大沢たかおさんにインタビュー
――『沈黙の艦隊 シーズン1 ~東京湾大海戦~』では主演、且つプロデューサーとしてクレジットされていますが、プロデューサーも務めようと思ったきっかけはあるのでしょうか?大沢たかおさん(以下、大沢):プロデューサーという肩書きはありますが、自分としては、出演する作品にできる限り協力するというスタンスです。それは本作に限らず、どんな作品でも自分が関わる以上はできる限りのことをするという気持ちを常に持っています。主演も助演も関係なく、責任を持ってやるという気持ちで臨みました。
――海江田四郎という役について、どう解釈して演じましたか?
大沢:原作漫画を読んだとき、海江田の顔が実にりりしく、いかにも正義感あふれる人物だと思いました。悪者に見えない、世界を救う立派な人。その方が映画やドラマにするときは分かりやすいとは思うのですが、今は昭和じゃない。令和の時代にそういう正義の味方のような主人公が受け入れられるだろうかと考えました。そこがこの原作を映画化する上で、一番難しいポイントでした。
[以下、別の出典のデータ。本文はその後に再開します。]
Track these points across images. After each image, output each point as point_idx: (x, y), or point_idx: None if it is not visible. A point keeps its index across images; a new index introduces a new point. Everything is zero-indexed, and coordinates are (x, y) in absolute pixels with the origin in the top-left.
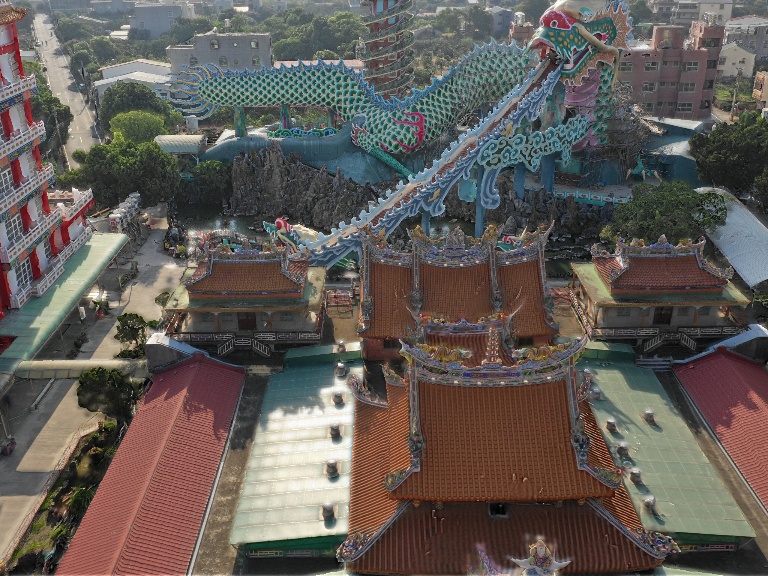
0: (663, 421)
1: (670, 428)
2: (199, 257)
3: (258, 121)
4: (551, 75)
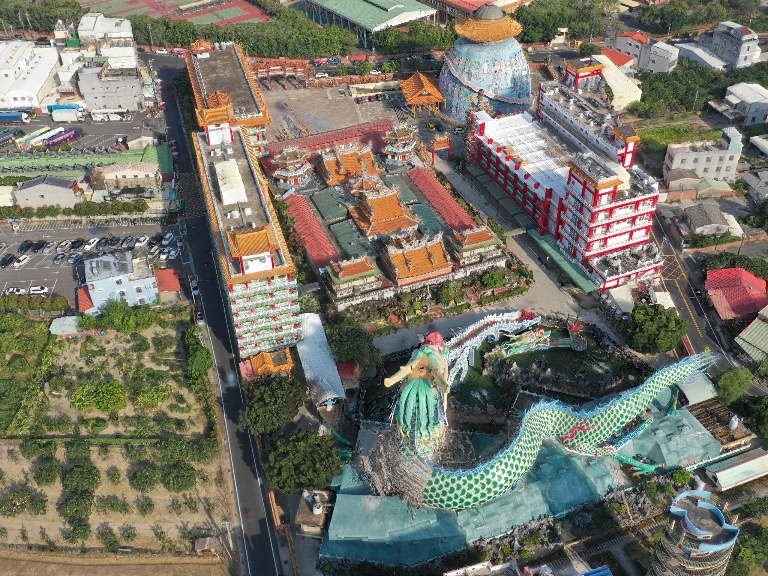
0: (349, 245)
1: (347, 244)
2: (495, 235)
3: (760, 516)
4: None
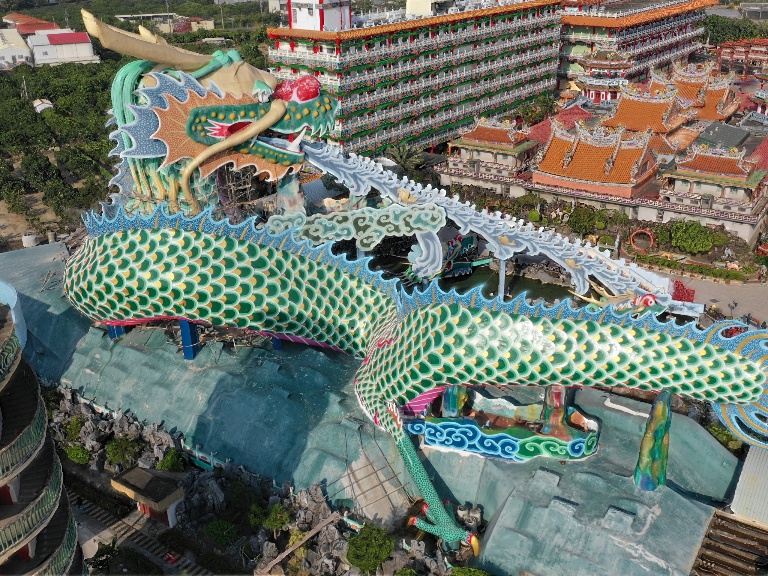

ここ数年、新型コロナウイルスの流行や戦争など、想像の斜め上を行くことが世界で次々に起こって、ヒヤヒヤすることの連続じゃないですか。普通に豊かな生活を送ることさえ難しい時代になりましたよね。そんな時代に映像化する『沈黙の艦隊』とは……と、ずっと考えていたんです。 ――実写化の話があったときから、作品の時代性、海江田のキャラクターについて深く考えていたんですね。
大沢:この作品を見るお客さんに、全8話をドキドキ、ワクワクしながら見てもらうためにはどうしたらいいのかと。海江田を正義感あふれる人物ではなく、正統派とは真逆のキャラクターにしたら、面白いものになるのではないかと思ったんです。
だから、僕は海江田のキャラクターを、お客さんに心理をつかませない、何を考えているのか分からないような謎めいた人物にすることを意識しました。